● **Study material**

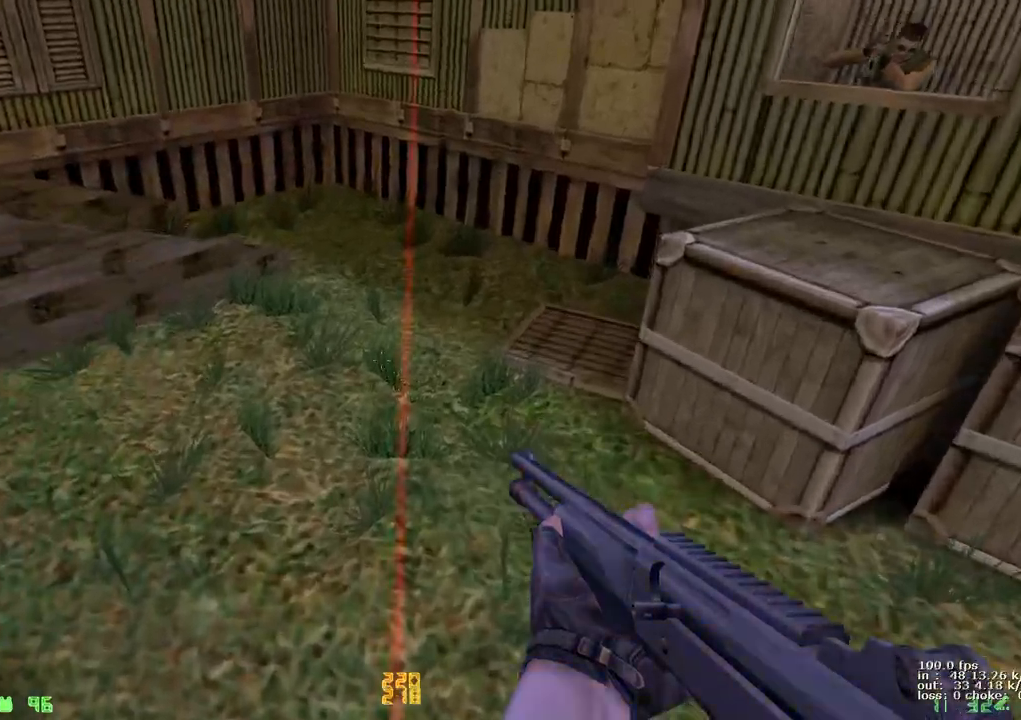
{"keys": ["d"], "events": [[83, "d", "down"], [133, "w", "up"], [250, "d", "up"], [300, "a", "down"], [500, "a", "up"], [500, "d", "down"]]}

---

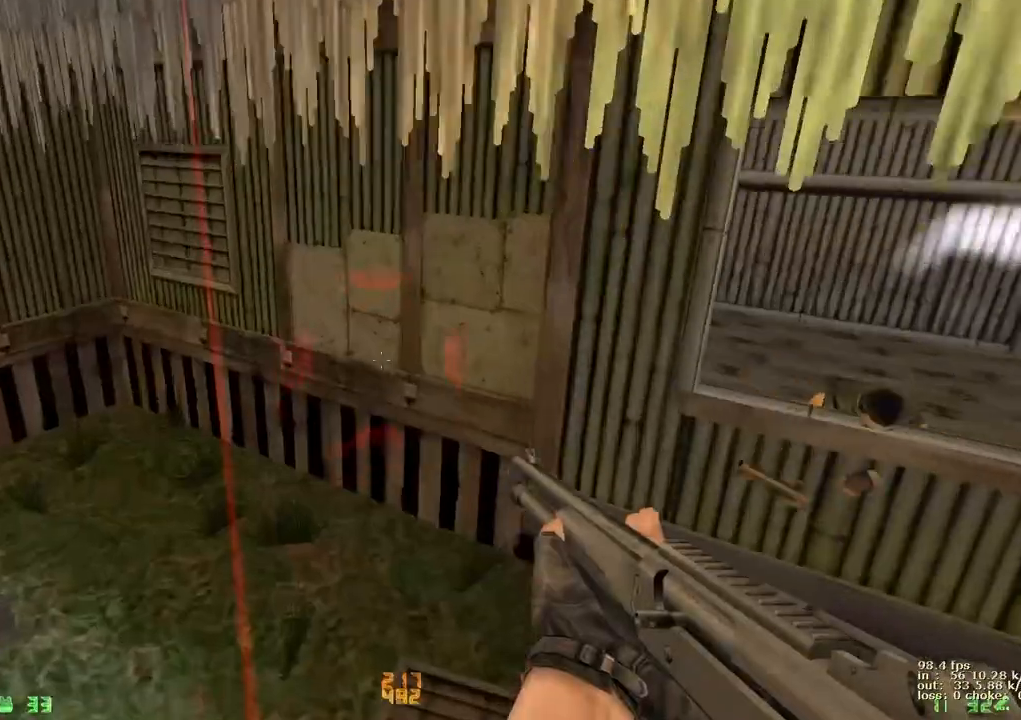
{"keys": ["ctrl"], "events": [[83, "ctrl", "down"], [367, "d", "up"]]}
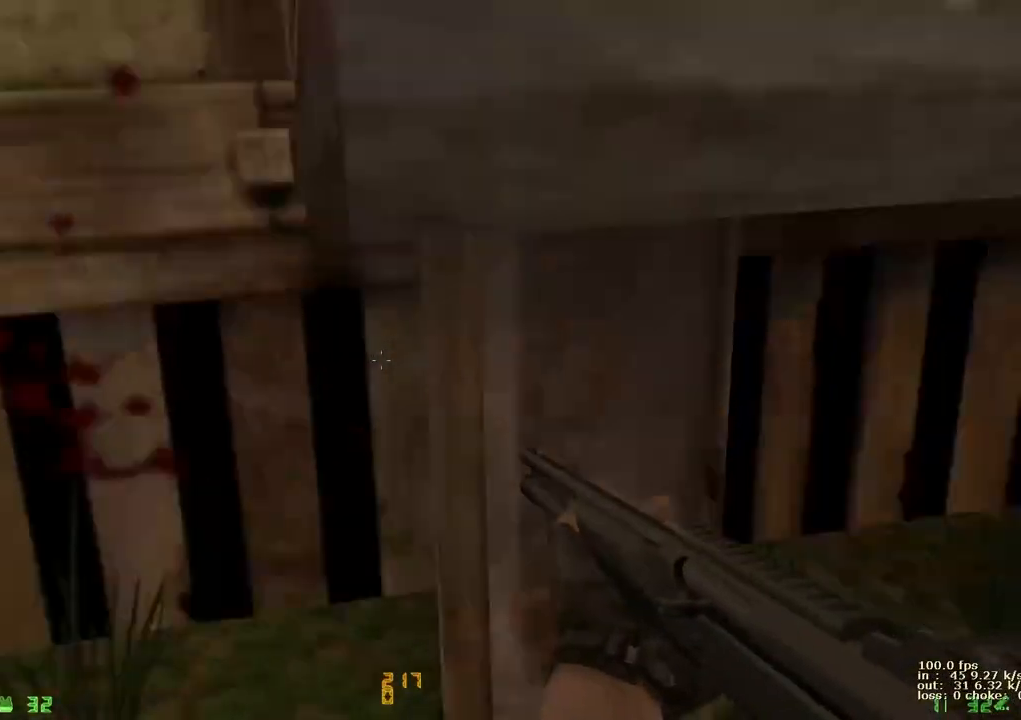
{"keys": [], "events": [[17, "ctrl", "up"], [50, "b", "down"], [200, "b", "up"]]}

--

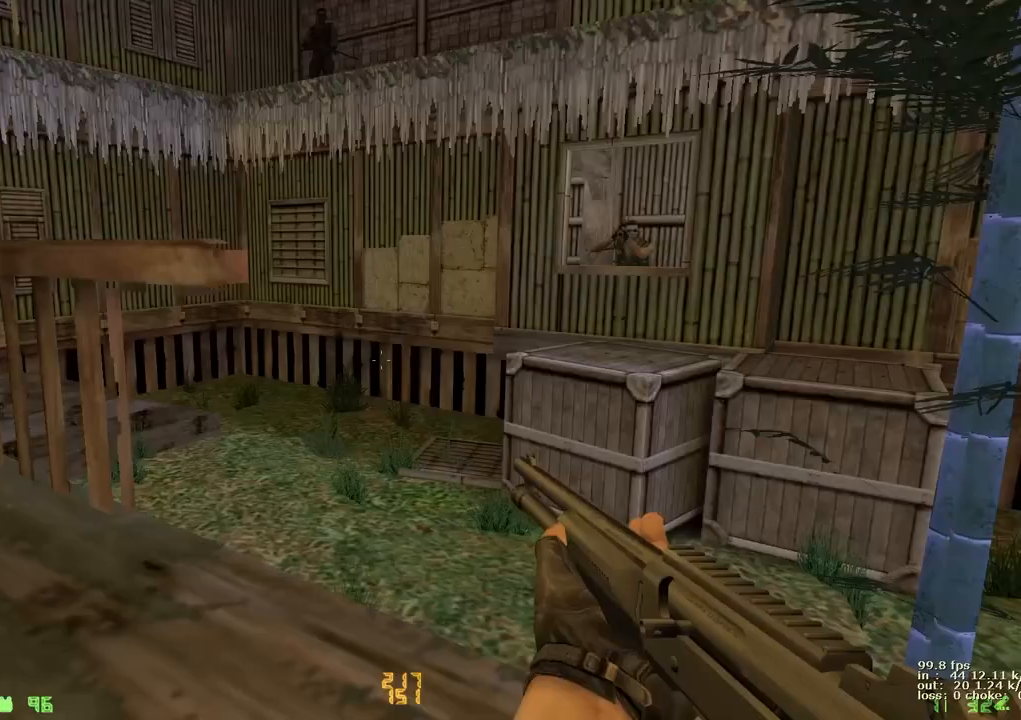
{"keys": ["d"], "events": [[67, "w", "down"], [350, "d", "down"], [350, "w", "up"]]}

● **Exercise details**
If a line in the listing has "ctrl" in it, report that line.

● **Written solution**
{"keys": ["ctrl"], "events": [[83, "ctrl", "down"], [367, "d", "up"]]}
{"keys": [], "events": [[17, "ctrl", "up"], [50, "b", "down"], [200, "b", "up"]]}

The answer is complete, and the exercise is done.